= Material provided =
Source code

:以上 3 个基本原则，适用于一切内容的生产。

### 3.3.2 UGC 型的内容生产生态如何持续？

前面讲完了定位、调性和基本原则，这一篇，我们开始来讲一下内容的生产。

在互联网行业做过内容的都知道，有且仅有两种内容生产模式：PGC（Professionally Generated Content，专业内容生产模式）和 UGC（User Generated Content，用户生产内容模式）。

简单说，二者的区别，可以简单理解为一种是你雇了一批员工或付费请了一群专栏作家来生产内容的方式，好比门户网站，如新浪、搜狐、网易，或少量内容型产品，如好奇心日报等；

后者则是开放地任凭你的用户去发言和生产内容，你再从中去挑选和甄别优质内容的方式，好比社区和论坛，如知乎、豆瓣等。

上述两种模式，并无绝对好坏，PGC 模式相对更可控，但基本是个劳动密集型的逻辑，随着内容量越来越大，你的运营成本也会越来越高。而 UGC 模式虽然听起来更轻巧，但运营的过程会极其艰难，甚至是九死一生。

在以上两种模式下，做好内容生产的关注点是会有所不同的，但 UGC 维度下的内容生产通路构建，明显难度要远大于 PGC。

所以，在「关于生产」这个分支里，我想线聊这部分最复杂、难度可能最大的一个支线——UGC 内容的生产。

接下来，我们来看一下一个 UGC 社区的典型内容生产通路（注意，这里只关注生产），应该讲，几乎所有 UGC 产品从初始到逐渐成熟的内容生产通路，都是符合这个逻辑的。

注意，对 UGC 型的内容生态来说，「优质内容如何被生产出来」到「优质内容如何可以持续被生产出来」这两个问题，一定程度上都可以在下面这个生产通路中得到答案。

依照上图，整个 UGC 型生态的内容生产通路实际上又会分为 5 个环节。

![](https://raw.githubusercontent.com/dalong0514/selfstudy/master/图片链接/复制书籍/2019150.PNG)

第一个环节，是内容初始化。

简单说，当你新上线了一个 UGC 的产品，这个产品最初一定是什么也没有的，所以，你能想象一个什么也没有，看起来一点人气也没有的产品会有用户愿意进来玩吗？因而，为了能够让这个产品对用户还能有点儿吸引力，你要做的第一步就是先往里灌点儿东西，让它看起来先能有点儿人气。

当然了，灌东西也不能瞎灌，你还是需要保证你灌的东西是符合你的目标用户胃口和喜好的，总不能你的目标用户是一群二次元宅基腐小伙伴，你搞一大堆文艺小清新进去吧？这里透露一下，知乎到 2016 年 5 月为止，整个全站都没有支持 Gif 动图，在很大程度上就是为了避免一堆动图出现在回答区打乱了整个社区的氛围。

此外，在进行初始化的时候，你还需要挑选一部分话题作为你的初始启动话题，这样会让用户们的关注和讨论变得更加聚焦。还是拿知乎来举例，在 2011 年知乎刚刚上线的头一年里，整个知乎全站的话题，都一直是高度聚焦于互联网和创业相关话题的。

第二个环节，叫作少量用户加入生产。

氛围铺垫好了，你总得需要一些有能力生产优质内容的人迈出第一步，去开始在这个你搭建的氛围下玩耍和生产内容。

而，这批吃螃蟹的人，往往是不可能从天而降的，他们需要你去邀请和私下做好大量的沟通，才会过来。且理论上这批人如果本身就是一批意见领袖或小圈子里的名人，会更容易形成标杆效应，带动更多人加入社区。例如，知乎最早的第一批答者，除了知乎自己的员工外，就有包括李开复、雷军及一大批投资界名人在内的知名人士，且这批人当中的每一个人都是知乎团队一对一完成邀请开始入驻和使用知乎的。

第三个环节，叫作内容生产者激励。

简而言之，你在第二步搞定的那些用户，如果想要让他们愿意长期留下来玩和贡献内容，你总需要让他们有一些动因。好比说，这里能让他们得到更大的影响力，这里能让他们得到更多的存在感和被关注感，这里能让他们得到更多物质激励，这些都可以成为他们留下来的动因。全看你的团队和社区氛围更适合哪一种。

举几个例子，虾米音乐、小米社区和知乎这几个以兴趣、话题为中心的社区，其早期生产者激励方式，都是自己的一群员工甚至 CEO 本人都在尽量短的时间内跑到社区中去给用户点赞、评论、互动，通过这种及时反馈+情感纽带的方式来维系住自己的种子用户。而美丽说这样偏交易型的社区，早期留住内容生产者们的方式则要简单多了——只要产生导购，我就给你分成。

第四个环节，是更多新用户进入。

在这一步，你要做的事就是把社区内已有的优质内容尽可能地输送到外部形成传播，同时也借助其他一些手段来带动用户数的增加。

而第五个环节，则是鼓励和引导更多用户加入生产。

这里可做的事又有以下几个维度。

= Assignment =
Reproduce the source text of every row above verbatim, preserving each line as it appears.

= Result of the exercise =
Source code

:以上 3 个基本原则，适用于一切内容的生产。

### 3.3.2 UGC 型的内容生产生态如何持续？

前面讲完了定位、调性和基本原则，这一篇，我们开始来讲一下内容的生产。

在互联网行业做过内容的都知道，有且仅有两种内容生产模式：PGC（Professionally Generated Content，专业内容生产模式）和 UGC（User Generated Content，用户生产内容模式）。

简单说，二者的区别，可以简单理解为一种是你雇了一批员工或付费请了一群专栏作家来生产内容的方式，好比门户网站，如新浪、搜狐、网易，或少量内容型产品，如好奇心日报等；

后者则是开放地任凭你的用户去发言和生产内容，你再从中去挑选和甄别优质内容的方式，好比社区和论坛，如知乎、豆瓣等。

上述两种模式，并无绝对好坏，PGC 模式相对更可控，但基本是个劳动密集型的逻辑，随着内容量越来越大，你的运营成本也会越来越高。而 UGC 模式虽然听起来更轻巧，但运营的过程会极其艰难，甚至是九死一生。

在以上两种模式下，做好内容生产的关注点是会有所不同的，但 UGC 维度下的内容生产通路构建，明显难度要远大于 PGC。

所以，在「关于生产」这个分支里，我想线聊这部分最复杂、难度可能最大的一个支线——UGC 内容的生产。

接下来，我们来看一下一个 UGC 社区的典型内容生产通路（注意，这里只关注生产），应该讲，几乎所有 UGC 产品从初始到逐渐成熟的内容生产通路，都是符合这个逻辑的。

注意，对 UGC 型的内容生态来说，「优质内容如何被生产出来」到「优质内容如何可以持续被生产出来」这两个问题，一定程度上都可以在下面这个生产通路中得到答案。

依照上图，整个 UGC 型生态的内容生产通路实际上又会分为 5 个环节。

![](https://raw.githubusercontent.com/dalong0514/selfstudy/master/图片链接/复制书籍/2019150.PNG)

第一个环节，是内容初始化。

简单说，当你新上线了一个 UGC 的产品，这个产品最初一定是什么也没有的，所以，你能想象一个什么也没有，看起来一点人气也没有的产品会有用户愿意进来玩吗？因而，为了能够让这个产品对用户还能有点儿吸引力，你要做的第一步就是先往里灌点儿东西，让它看起来先能有点儿人气。

当然了，灌东西也不能瞎灌，你还是需要保证你灌的东西是符合你的目标用户胃口和喜好的，总不能你的目标用户是一群二次元宅基腐小伙伴，你搞一大堆文艺小清新进去吧？这里透露一下，知乎到 2016 年 5 月为止，整个全站都没有支持 Gif 动图，在很大程度上就是为了避免一堆动图出现在回答区打乱了整个社区的氛围。

此外，在进行初始化的时候，你还需要挑选一部分话题作为你的初始启动话题，这样会让用户们的关注和讨论变得更加聚焦。还是拿知乎来举例，在 2011 年知乎刚刚上线的头一年里，整个知乎全站的话题，都一直是高度聚焦于互联网和创业相关话题的。

第二个环节，叫作少量用户加入生产。

氛围铺垫好了，你总得需要一些有能力生产优质内容的人迈出第一步，去开始在这个你搭建的氛围下玩耍和生产内容。

而，这批吃螃蟹的人，往往是不可能从天而降的，他们需要你去邀请和私下做好大量的沟通，才会过来。且理论上这批人如果本身就是一批意见领袖或小圈子里的名人，会更容易形成标杆效应，带动更多人加入社区。例如，知乎最早的第一批答者，除了知乎自己的员工外，就有包括李开复、雷军及一大批投资界名人在内的知名人士，且这批人当中的每一个人都是知乎团队一对一完成邀请开始入驻和使用知乎的。

第三个环节，叫作内容生产者激励。

简而言之，你在第二步搞定的那些用户，如果想要让他们愿意长期留下来玩和贡献内容，你总需要让他们有一些动因。好比说，这里能让他们得到更大的影响力，这里能让他们得到更多的存在感和被关注感，这里能让他们得到更多物质激励，这些都可以成为他们留下来的动因。全看你的团队和社区氛围更适合哪一种。

举几个例子，虾米音乐、小米社区和知乎这几个以兴趣、话题为中心的社区，其早期生产者激励方式，都是自己的一群员工甚至 CEO 本人都在尽量短的时间内跑到社区中去给用户点赞、评论、互动，通过这种及时反馈+情感纽带的方式来维系住自己的种子用户。而美丽说这样偏交易型的社区，早期留住内容生产者们的方式则要简单多了——只要产生导购，我就给你分成。

第四个环节，是更多新用户进入。

在这一步，你要做的事就是把社区内已有的优质内容尽可能地输送到外部形成传播，同时也借助其他一些手段来带动用户数的增加。

而第五个环节，则是鼓励和引导更多用户加入生产。

这里可做的事又有以下几个维度。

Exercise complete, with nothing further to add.